*Data supplied*:
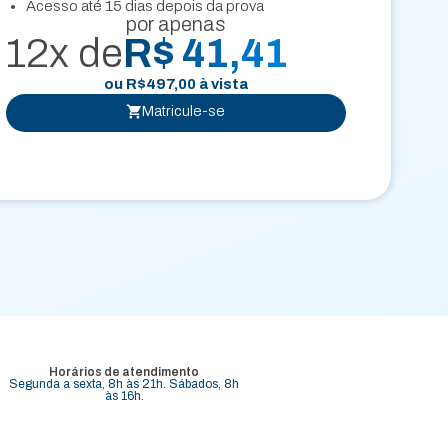
Acesso até 15 dias depois da prova
por apenas
12x de
R$ 41,41
ou
R$
497,00
à vista
Matricule-se
Horários de atendimento
Segunda a sexta, 8h às 21h. Sábados, 8h
às 16h.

*What to work on*:
Please give an exact printout of all the records, pictures aside.

*The completed task*:
Acesso até 15 dias depois da prova
por apenas
12x de
R$ 41,41
ou
R$
497,00
à vista
Matricule-se
Horários de atendimento
Segunda a sexta, 8h às 21h. Sábados, 8h
às 16h.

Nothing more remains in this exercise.